Reges Interesse in der Bevölkerung

Lediglich ein Wasserschaden im Keller des Gebäudes vor einigen Wochen, habe die zeitliche Planung für die Vollendung der Umbaumaßnahmen durchkreuzt. Dabei wird der Baufortschritt innerhalb der Bevölkerung mit regem Interesse verfolgt, berichten die beiden. „Die Identifikation in der Bevölkerung mit der Feuerwehr ist sehr groß“, so Ralf Zumstrull. Umso wichtiger sei es gewesen, den Standort inmitten eines Wohngebietes aufrecht zu erhalten – aus Tradition sozusagen.

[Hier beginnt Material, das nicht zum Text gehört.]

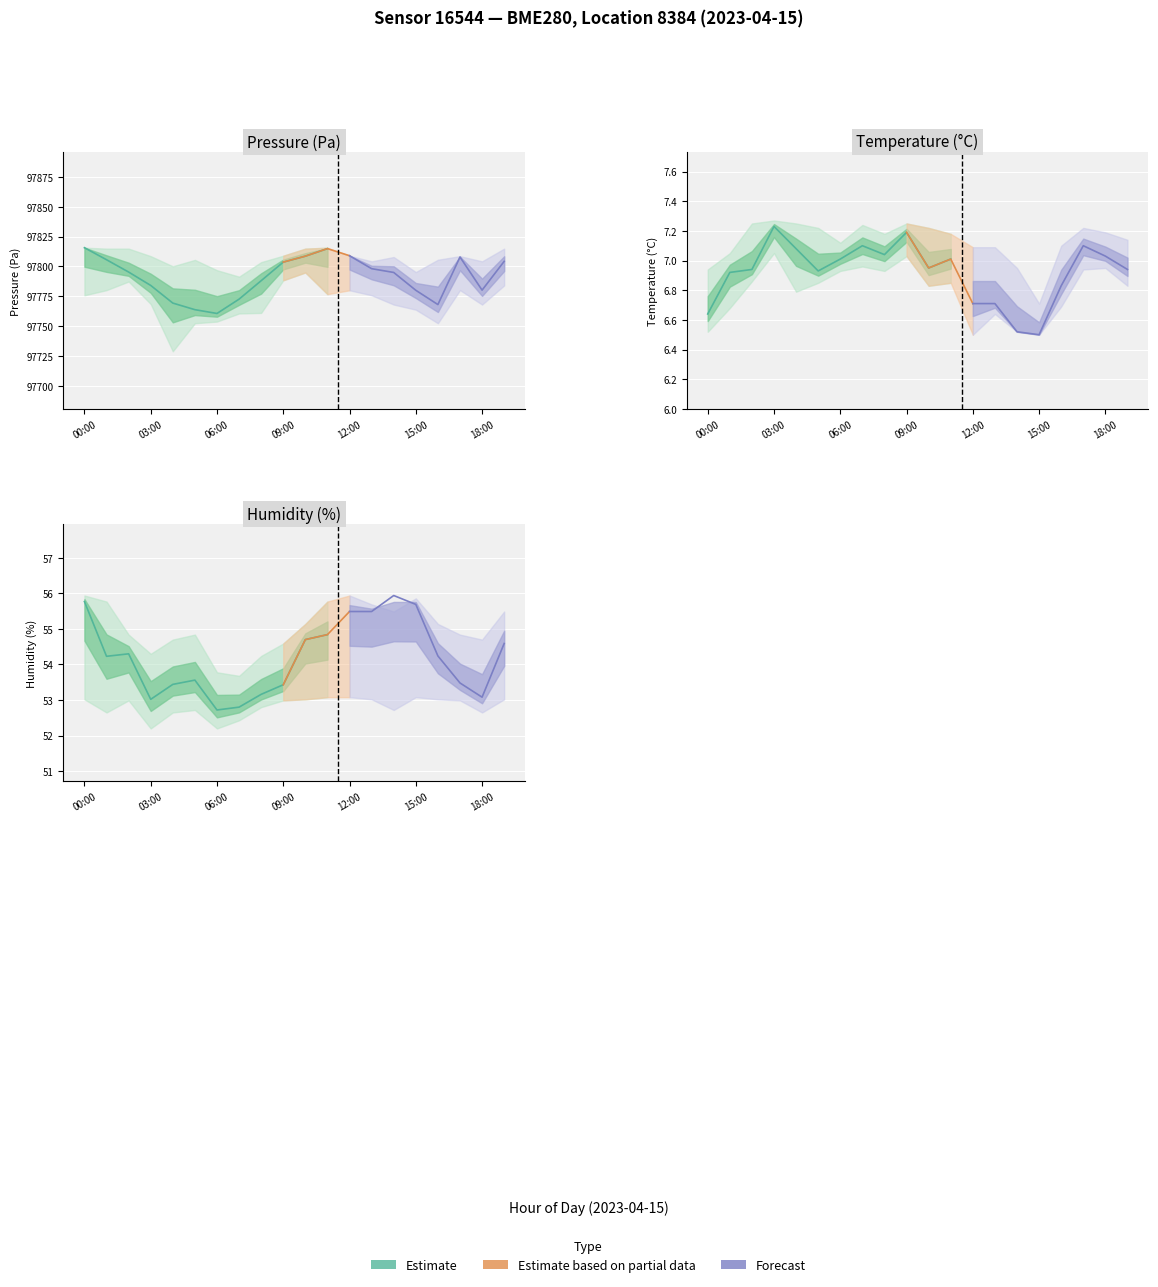

What is the label of the 2nd point from the left?

01:00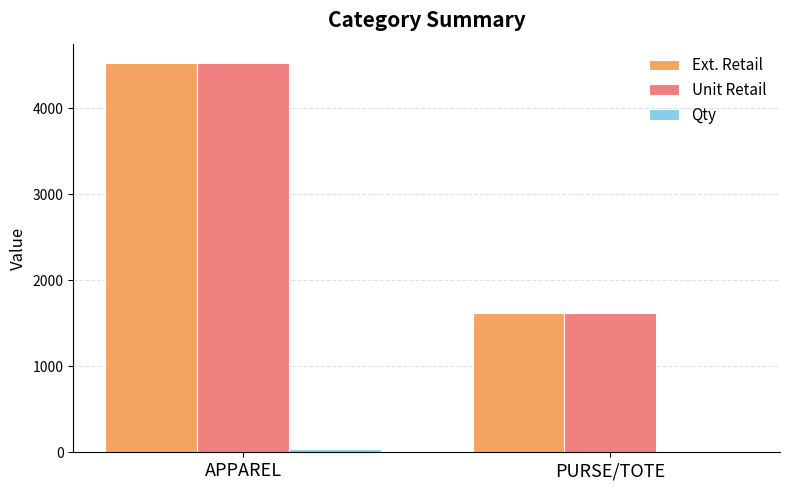

At which category is the sum across all series the highest?

APPAREL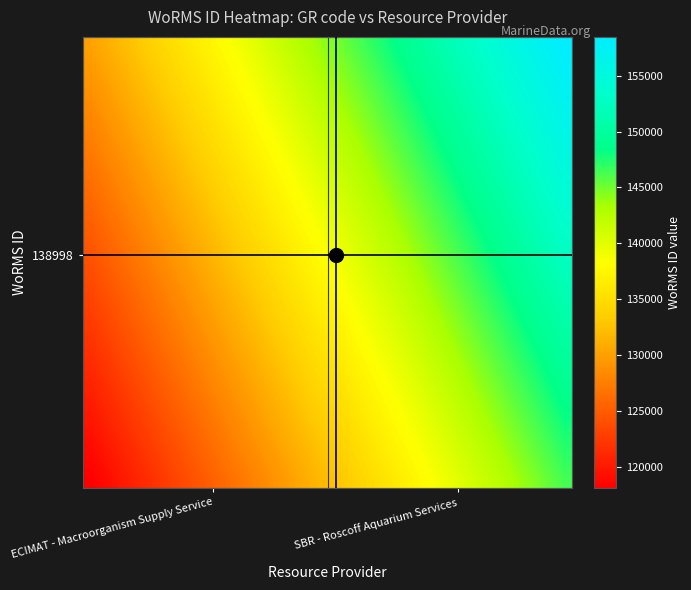

Count the number of categories in the chart.

30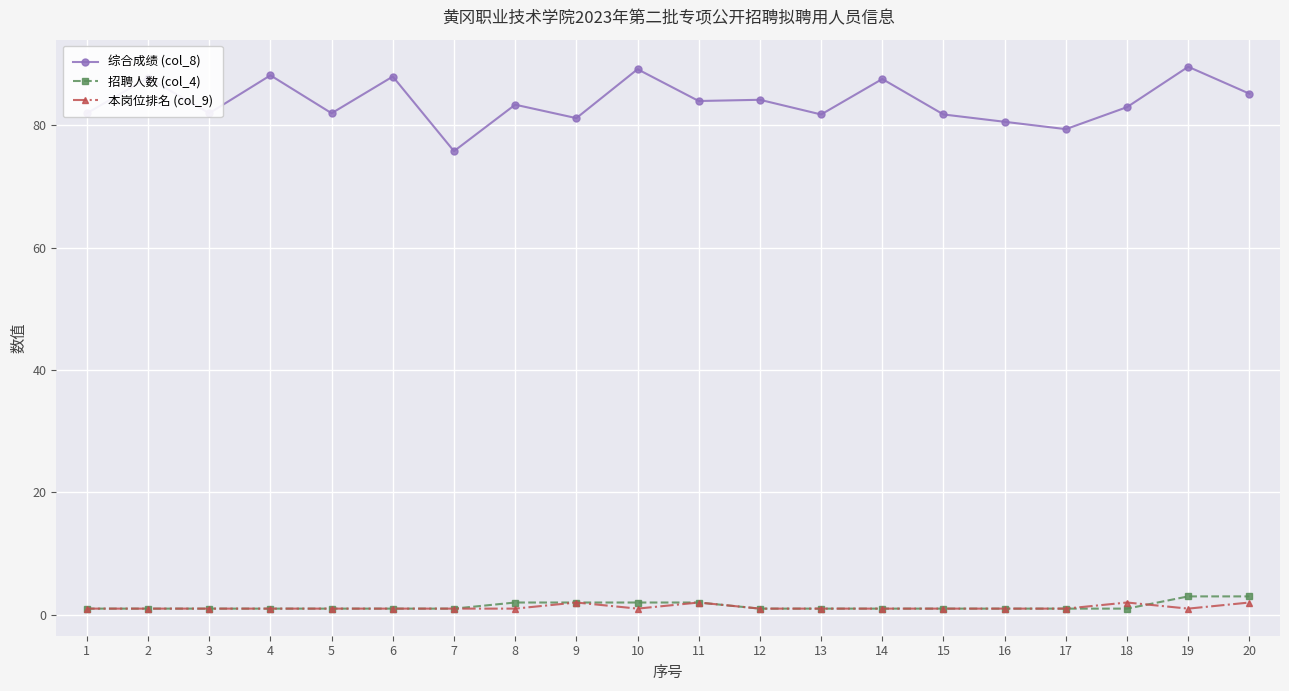

Which series has the largest total across all categories?

综合成绩 (col_8)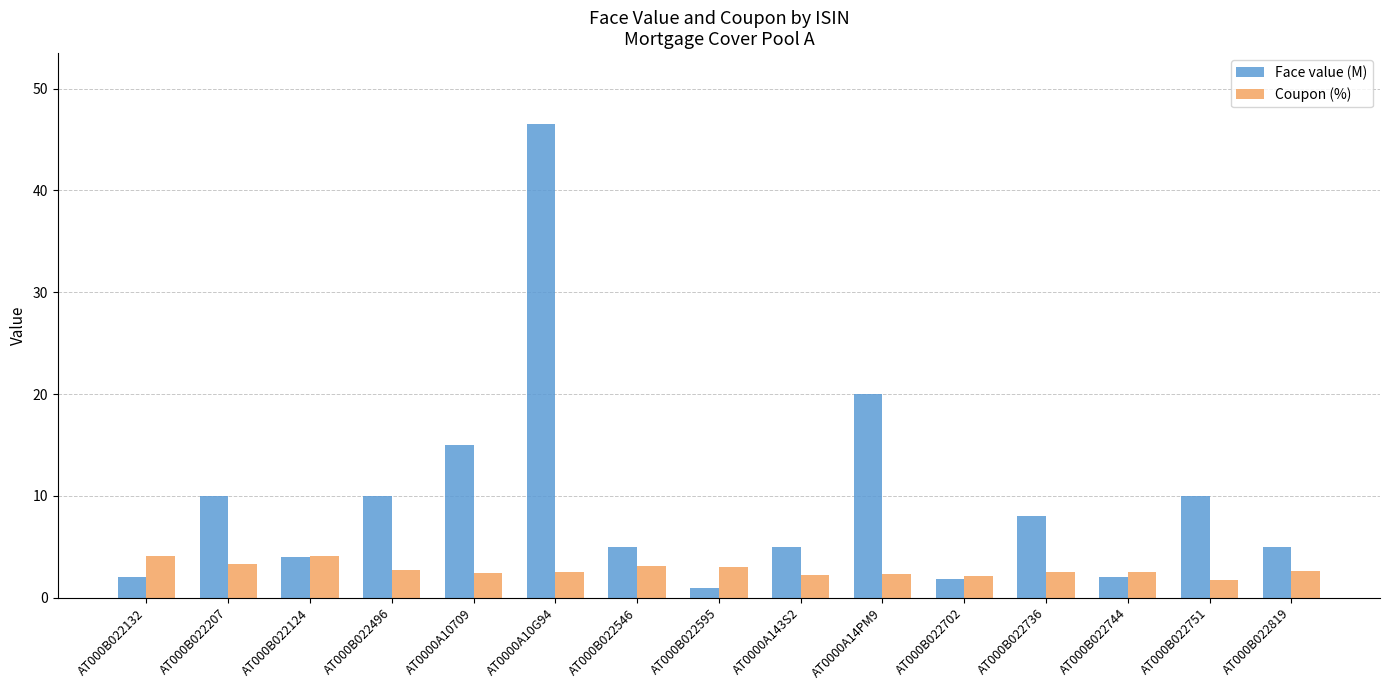

What is the label of the 4th bar from the right?

AT000B022736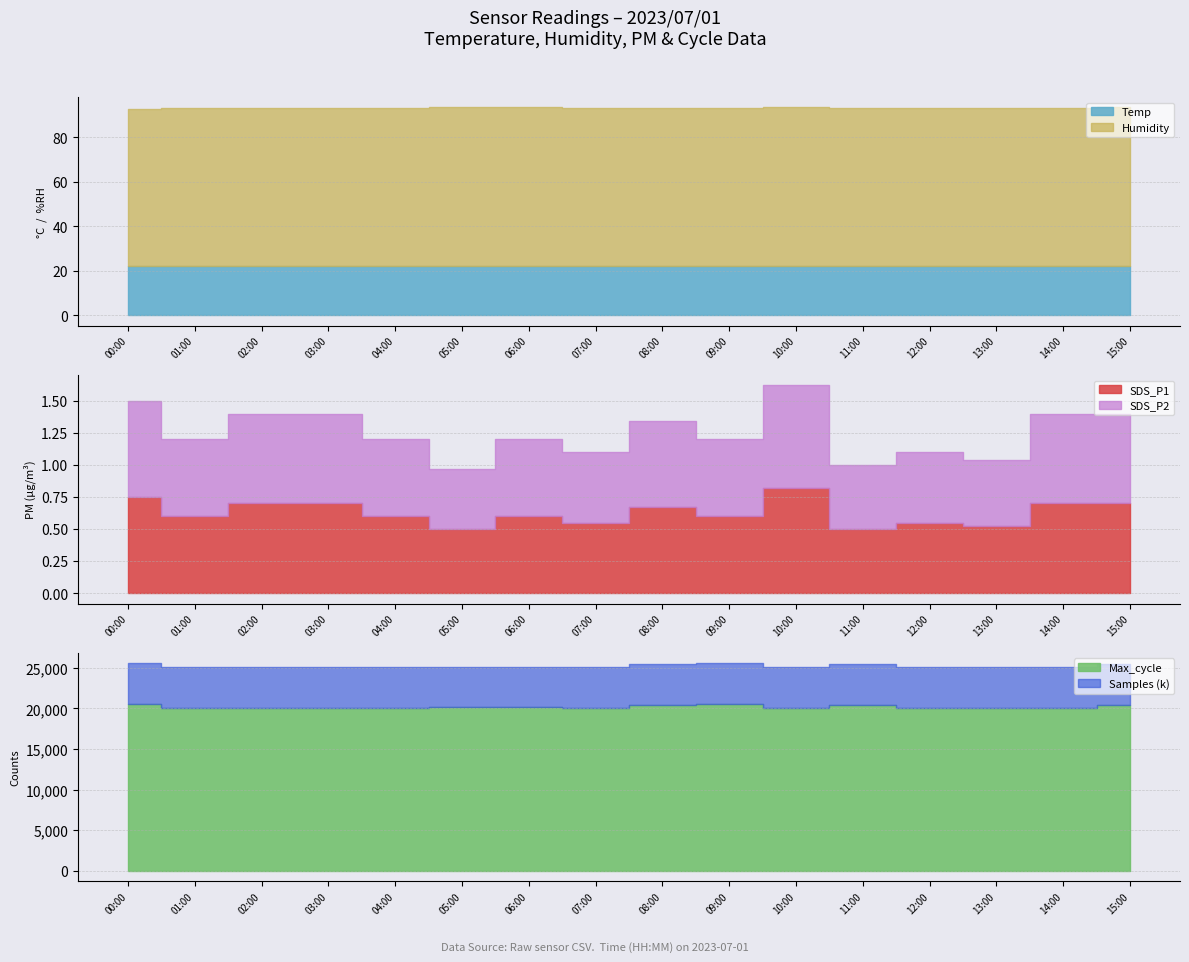

What is the difference between the maximum and minimum values in the SDS_P2 series?

0.3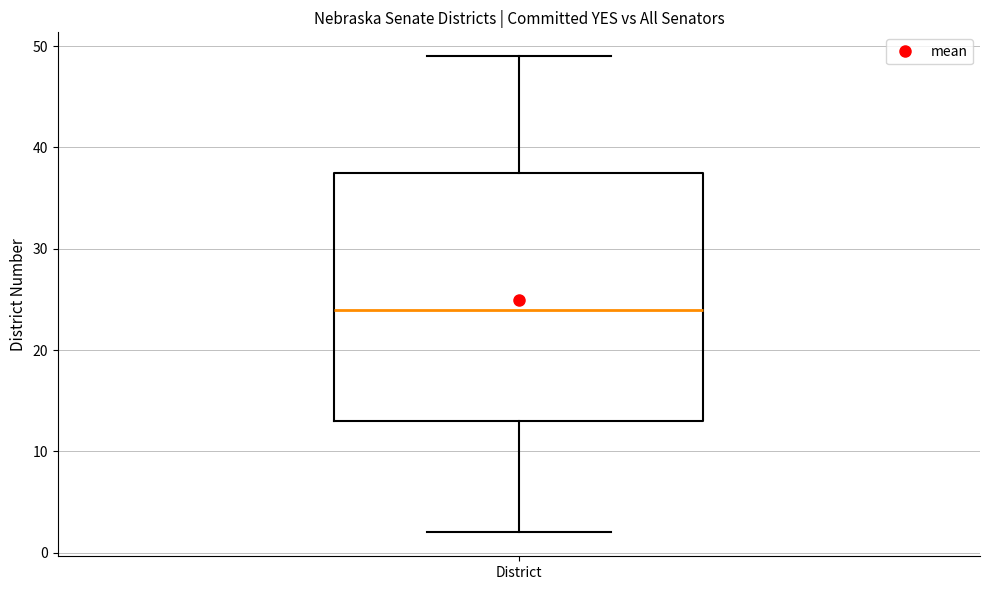

Transcribe this box plot: give where the median line is, the range the box spans, and where the two whiskers end, as read against the y-axis. The values are not printed on the chart, so give them approximately, as read against the axis.

median 24, box 13 to 38, whiskers 2 to 49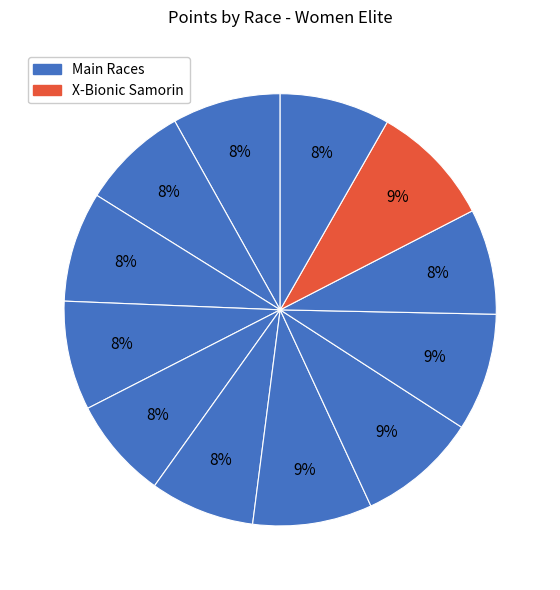

How many slices are in this pie chart?

12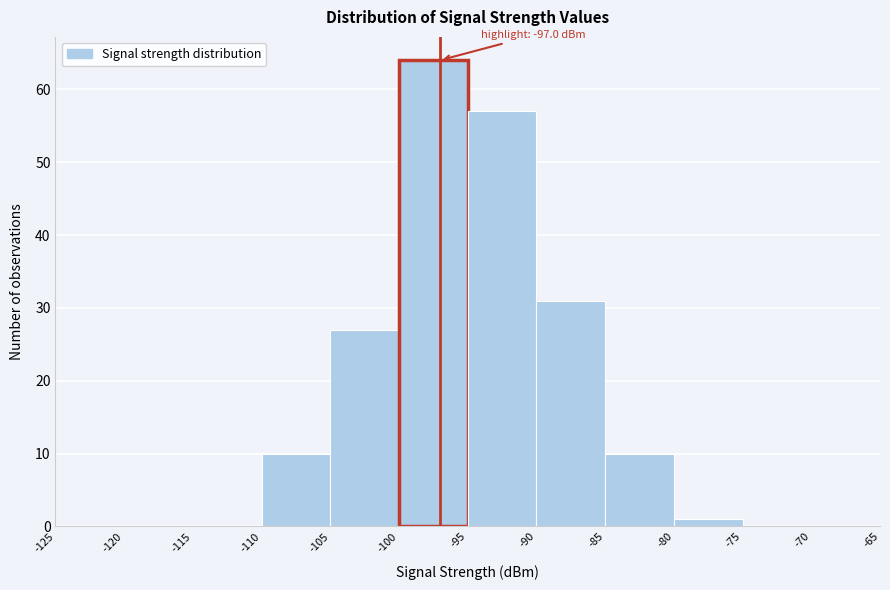

Over which range of the x-axis is the bar tallest?

-100 to -95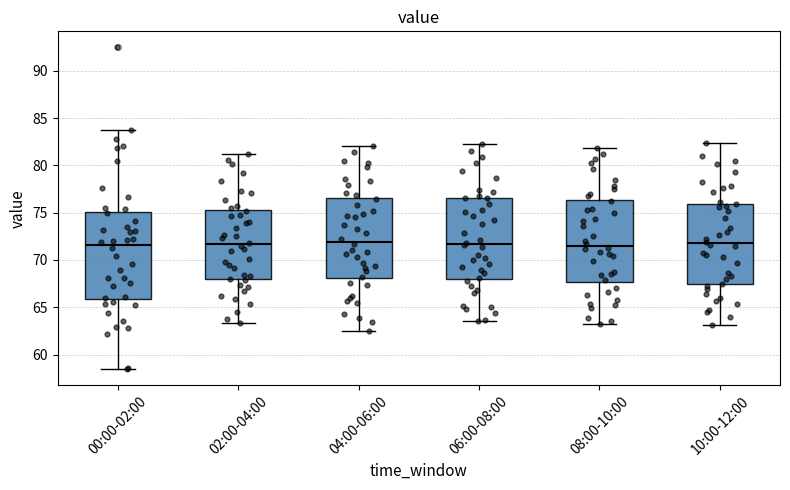

Reading left to right, read every box against the y-axis: the position of its median line, the range the box covers, and the ends of its whiskers. The values are not printed on the chart, so give them approximately, as read against the axis.

00:00-02:00: median 71.5, box 66.0 to 75.0, whiskers 58.5 to 84.0
02:00-04:00: median 71.5, box 68.0 to 75.5, whiskers 63.5 to 81.0
04:00-06:00: median 72.0, box 68.0 to 76.5, whiskers 62.5 to 82.0
06:00-08:00: median 71.5, box 68.0 to 76.5, whiskers 63.5 to 82.5
08:00-10:00: median 71.5, box 67.5 to 76.5, whiskers 63.0 to 82.0
10:00-12:00: median 72.0, box 67.5 to 76.0, whiskers 63.0 to 82.5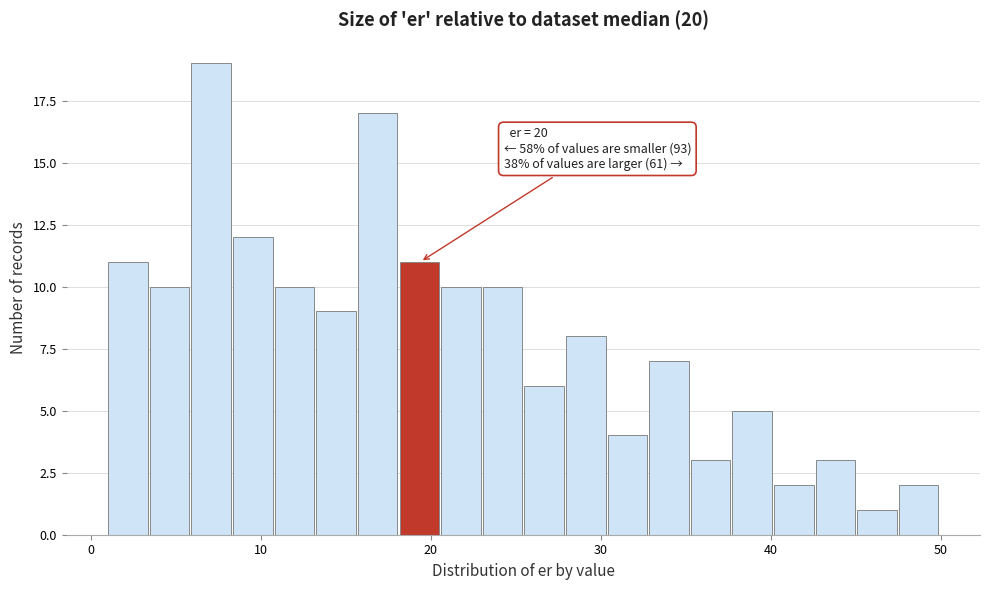

Around what value on the x-axis is the tallest bar? Give the approximate position of its centre, as read against the axis.

7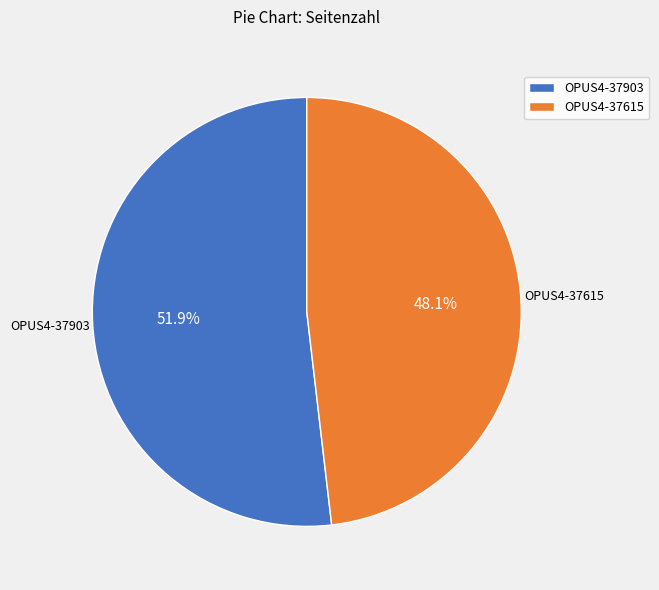

Which has a higher value, OPUS4-37615 or OPUS4-37903?

OPUS4-37903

Selbst Bürgermeister Peter Gausmann habe mit viel Interesse den stetigen Baufortschritt begutachtet und begleitet. „Langsam wird es aber auch Zeit, dass wir zurückkommen“, so Frank Pohlmann, der das Engagement aller Beteiligten lobte, ohne deren Eigenleistung der Umbau kaum zu realisieren gewesen sei. Zu welchem Zeitpunkt die offizielle Eröffnung des neuen Feuerwehrhauses stattfinden soll, steht bislang noch nicht fest. Frank Pohlmann und Ralf Zumstrull hoffen, dass es im Frühjahr 2017 so weit sein wird. Spätestens am 11. Juni 2017 wird der Umbau jedoch für Jedermann einsichtig sein, wenn die Ortsfeuerwehr zum Tag der offenen Tür einlädt.